Source text>
┄┄┄┄┄┄┄┄┄┄┄┄┄┄┄┄┄┄┄┄

# Why do people think orks are good shots



## harlotrose (Jan 21, 2010)

I have read like 10 lists in the ork army lists and all had shoota boyz. ORKS CAN'T SHOOT FOR SHIT. Can someone please tell me why anyone would want an army that hits 1/3rd of the time


----------



## lokis222 (Mar 14, 2009)

harlotrose said:


> I have read like 10 lists in the ork army lists and all had shoota boyz. ORKS CAN'T SHOOT FOR SHIT. Can someone please tell me why anyone would want an army that hits 1/3rd of the time


Not sure. I don't use them. If you don't take shootas, you get four attacks on the charge with the extra strength and initiative. If I have foot sloggers, I run them till I can call a WAAGGHHH and assault. Otherwise, I run them in open top transports and then assault. Being able to shoot at 18" does not make up for the ability to crush others in CC.


----------



## Necrosis (Nov 1, 2008)

Ork just have a large number of shots. They have so many shoots that it becomes effective.


----------



## maddermax (May 12, 2008)

Simply, point for point, Orks can shoot better than space marines. Why? 


> *Shooting*
> 
> *Ork Shoota Boyz vs Space Marines*
> 
> ...





> *Shooting*
> 
> *Space Marines vs Orks*
> 
> ...


In a shoot out between boyz and Space marines with equal points, the boyz do just slightly better, killing a higher percentage of a marines unit than the marines would kill of theirs. Oh, and their weapons are 18in Assault  far more flexible than rapid fire.

Thats right, you heard it here first - Orkz can outshoot spacemarines. And then they assault.

When your walking up the board with a foot slogger army, the shooters also give far more flexibility and range to the unit. Though the extra attack in combat may occasionally come in handy, the advantage of a single attack is not much compared to the 4 shots a foot slogger will usually get while trying to get into assault range of the enemy. In short, shootas rock


----------



## ChaosSpaceMarineGuy (Jan 29, 2010)

Like Necrosis said, Shoota boyz do get alot of shots and then, since shootas are assault weapons, they still can assault with the boyz if they wanna.


----------



## Wolf_Lord_Skoll (Jun 9, 2008)

You lose 1 attack in assualt and gain an extra attack at 24", plus a further one at 12". These don't hit as eften, but hit harder than a non-charging ork and also have an AP. Then theres the fact that they can have an impact without charging, increasing their tactical flexibility.


----------



## maddermax (May 12, 2008)

Wolf_Lord_Skoll said:


> You lose 1 attack in assualt and gain an extra attack at 24", plus a further one at 12". These don't hit as eften, but hit harder than a non-charging ork and also have an AP. Then theres the fact that they can have an impact without charging, increasing their tactical flexibility.


Shootas aren't rapid fire  they're 18 inch assault 2, which is actually a lot better :good:


----------



## MaidenManiac (Oct 2, 2008)

┄┄┄┄┄┄┄┄┄┄┄┄┄┄┄┄┄┄┄┄

Problem to work on> Carry on the forum thread above about whether Ork shoota boyz are worth fielding, starting from the point where it stops.

Recorded information>
┄┄┄┄┄┄┄┄┄┄┄┄┄┄┄┄┄┄┄┄

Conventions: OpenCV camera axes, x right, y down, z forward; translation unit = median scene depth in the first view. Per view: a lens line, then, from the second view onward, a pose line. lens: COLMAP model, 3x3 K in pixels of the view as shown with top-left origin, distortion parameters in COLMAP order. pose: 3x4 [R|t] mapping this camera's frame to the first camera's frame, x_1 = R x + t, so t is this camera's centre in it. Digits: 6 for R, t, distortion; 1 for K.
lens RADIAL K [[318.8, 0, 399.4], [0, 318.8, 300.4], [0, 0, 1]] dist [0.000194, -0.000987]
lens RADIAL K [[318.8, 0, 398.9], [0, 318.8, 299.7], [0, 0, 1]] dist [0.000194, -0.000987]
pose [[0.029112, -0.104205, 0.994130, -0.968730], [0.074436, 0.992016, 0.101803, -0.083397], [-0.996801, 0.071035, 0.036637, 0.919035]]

┄┄┄┄┄┄┄┄┄┄┄┄┄┄┄┄┄┄┄┄

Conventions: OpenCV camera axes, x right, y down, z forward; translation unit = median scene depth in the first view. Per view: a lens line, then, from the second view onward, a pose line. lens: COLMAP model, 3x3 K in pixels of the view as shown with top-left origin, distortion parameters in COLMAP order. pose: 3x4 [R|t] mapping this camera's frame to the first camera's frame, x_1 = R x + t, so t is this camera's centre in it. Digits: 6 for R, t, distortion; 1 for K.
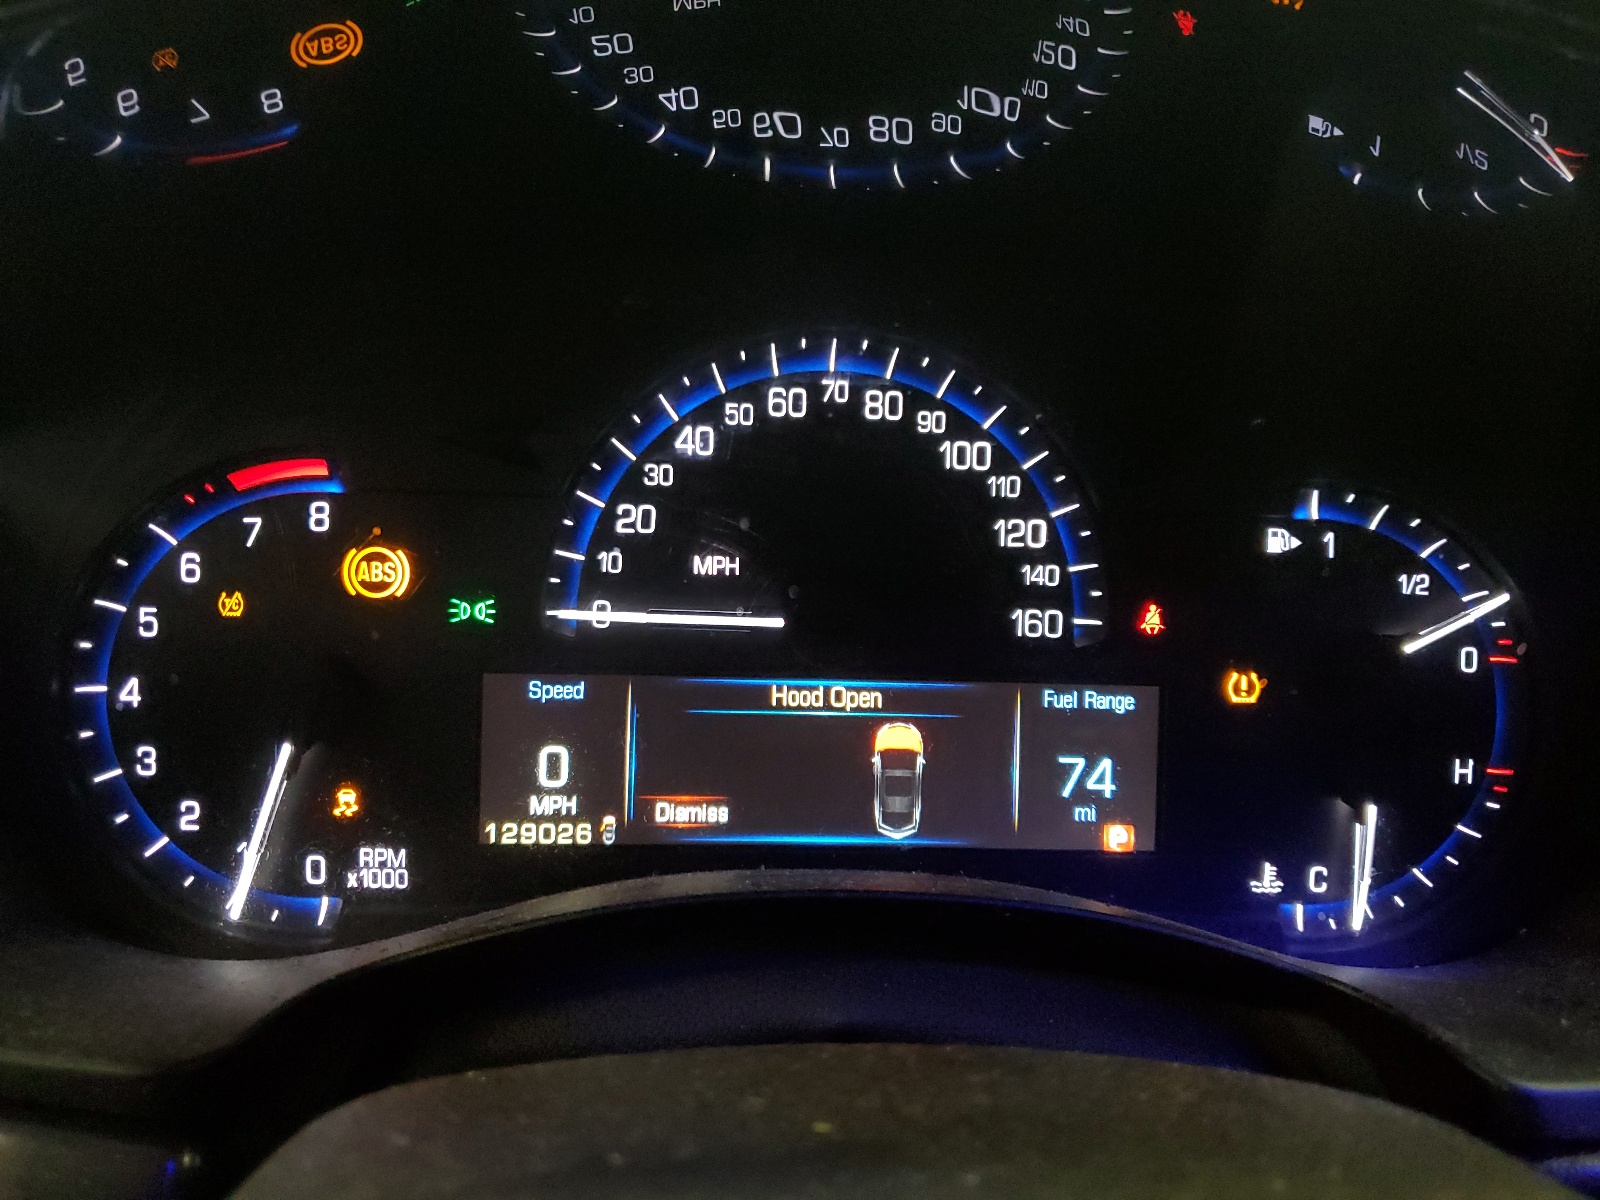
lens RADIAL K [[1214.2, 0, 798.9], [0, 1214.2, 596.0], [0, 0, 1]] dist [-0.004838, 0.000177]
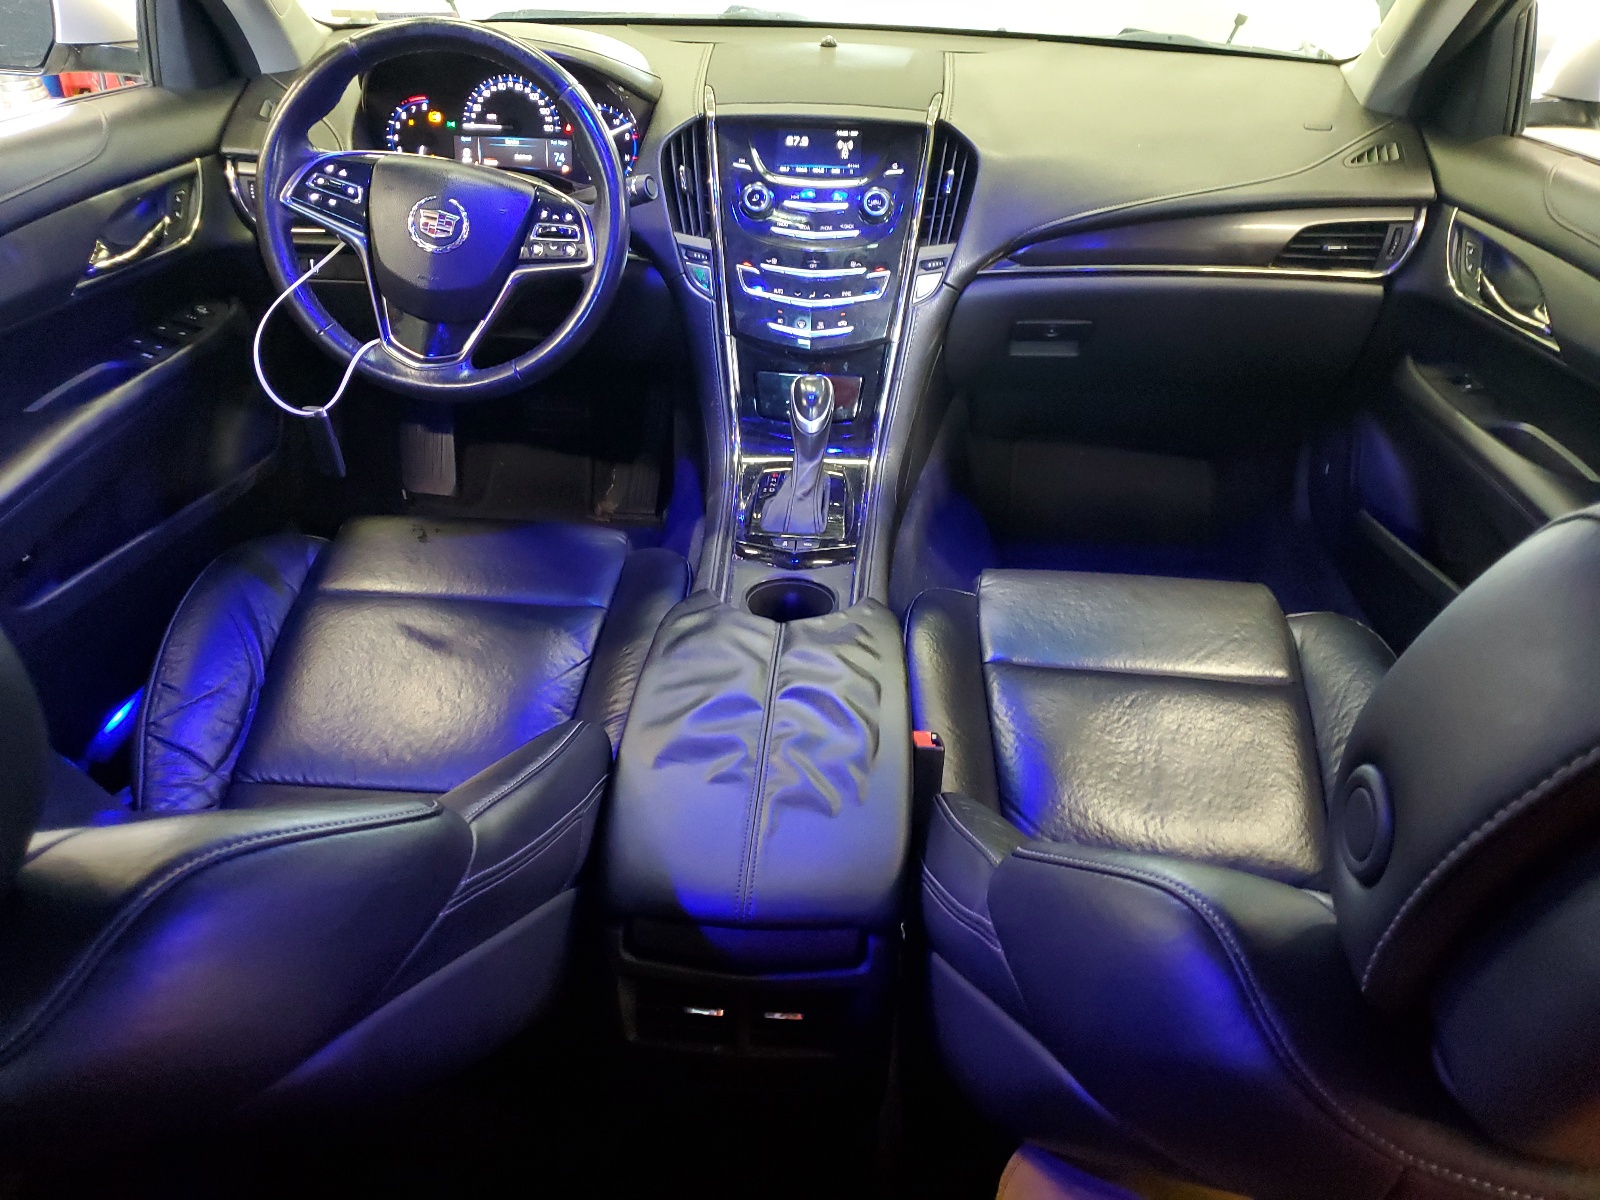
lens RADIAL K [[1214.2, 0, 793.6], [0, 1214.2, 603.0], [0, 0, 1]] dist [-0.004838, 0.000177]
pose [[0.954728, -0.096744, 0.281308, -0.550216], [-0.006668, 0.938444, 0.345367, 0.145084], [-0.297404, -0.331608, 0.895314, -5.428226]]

┄┄┄┄┄┄┄┄┄┄┄┄┄┄┄┄┄┄┄┄

Reply to the task>
harlotrose said:


> I have read like 10 lists in the ork army lists and all had shoota boyz. ORKS CAN'T SHOOT FOR SHIT. Can someone please tell me why anyone would want an army that hits 1/3rd of the time


As pointed out by MadderMax shoota boys are retardedly effective _for their points_. Same goes for Lootas, they can get 45 shots at S7 in which case their BS2 wont matter at all since they will statistically inflict 15S7 shots on chosen target unit. 


Orks also have a disproportional number (compared to other armies) of twin linked weapons which really helps their shooting out:
BS3 has 50% hit chance
Twinlinked BS2 has 56% chance to hit, thus certain Orks are _better_ at shooting then guards/whatnot. This certainly doesnt fit the fluff at all...



It really feels like GW decided to "compensate" the crappy shooting capabilities of the Orks in a lot of ways, mainly high number of shots and twin linked guns. Both things that offset their bad BS and really make them a "shooting force to be reckoned with". They did the same mistake with the previous Tyranid Codex where all MCs were better of as shooting beasts instead of CC beasts. Hopefully they have learnt that by now...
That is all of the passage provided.